A database kernel engineer's take on Apache Iceberg

3 points | by moonikakiss 21 hours ago

3 comments

kwillets 20 hours ago
I see Iceberg as a nice complement to a real data warehouse, as a way to manage raw data files and ETL's that load them. Getting file updates as transactions a few times a day seems a lot cleaner.
But I constantly underestimate the tendency to take a minor capability and exaggerate it into a replacement for 50 years of heavily studied technology.
Even if people somehow get this to work like a real database, they will quickly become frustrated with the same features that the data lake avoids: access controls, locks, consistency, centralization, a schema, you name it.
[-]
- hodgesrm 14 hours ago
  > Even if people somehow get this to work like a real database, they will quickly become frustrated with the same features that the data lake avoids: access controls, locks, consistency, centralization, a schema, you name it.
  Are you saying that Apache Iceberg does not have these features? Other than access controls, most of them are there. What Iceberg most certainly does not have is efficient update--you have to load in large batches to avoid metadata file explosion. That's actually fine for cold storage, without which analytic databases become economical at scale. And Iceberg does have features like time travel, which databases like ClickHouse lack. It's also shareable, it's not just an appendage of one particular data warehouse.
  One real problem with Iceberg is that a lot of people (vendors mostly) are jumping on it as a way to market their products.
- zhousun 18 hours ago
  author here. I would actually second you. My core belief is "it is possible to build true database-like functionalities on top of iceberg", but it is definitely not 'easier' than building them directly in a db (in fact, doing them while keep iceberg-compatible is tricky. yep, that's the cost of being open and general purpose)

» **COLLECTED MATERIAL**
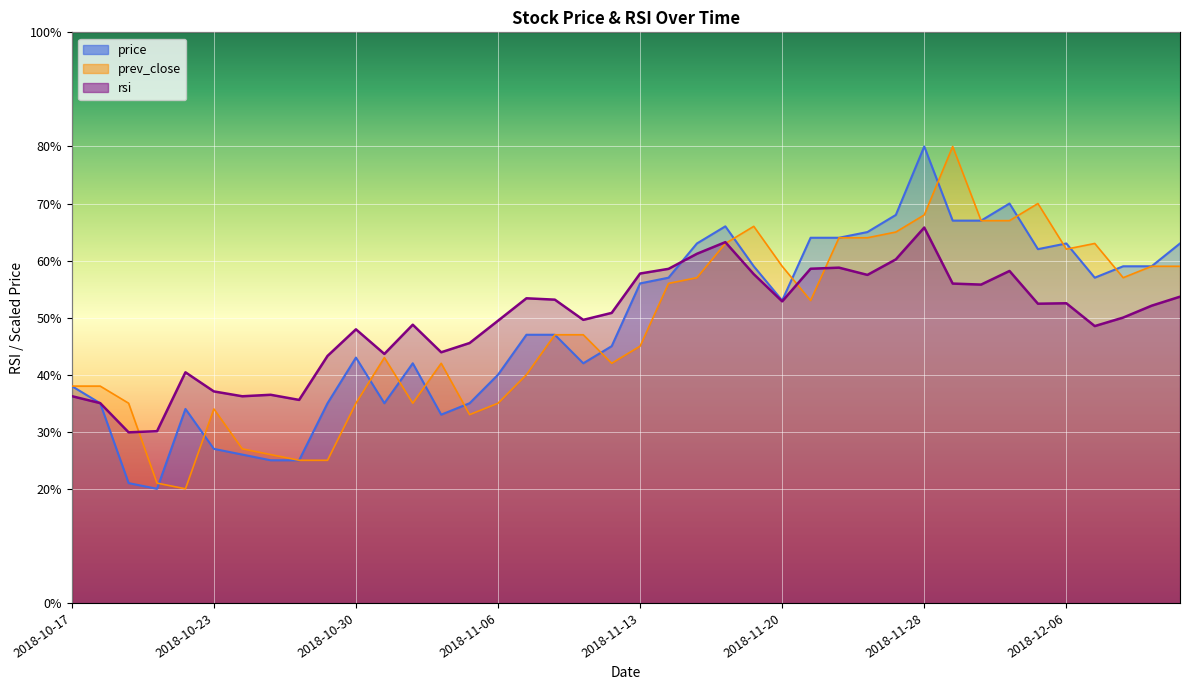

What is the total value across all series at 2018-11-30?

189.8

» **TASK LIST**
**1)** In the Iceberg thread, which feature does hodgesrm say Iceberg has that ClickHouse lacks?
**2)** Write out the Iceberg thread word for word from "A database kernel" to "heavily studied technology.".
The data is separate from the Iceberg thread.

» **ANSWERS**
**1)** Time travel.

**2)**
A database kernel engineer's take on Apache Iceberg

3 points | by moonikakiss 21 hours ago

3 comments

kwillets 20 hours ago
I see Iceberg as a nice complement to a real data warehouse, as a way to manage raw data files and ETL's that load them. Getting file updates as transactions a few times a day seems a lot cleaner.
But I constantly underestimate the tendency to take a minor capability and exaggerate it into a replacement for 50 years of heavily studied technology.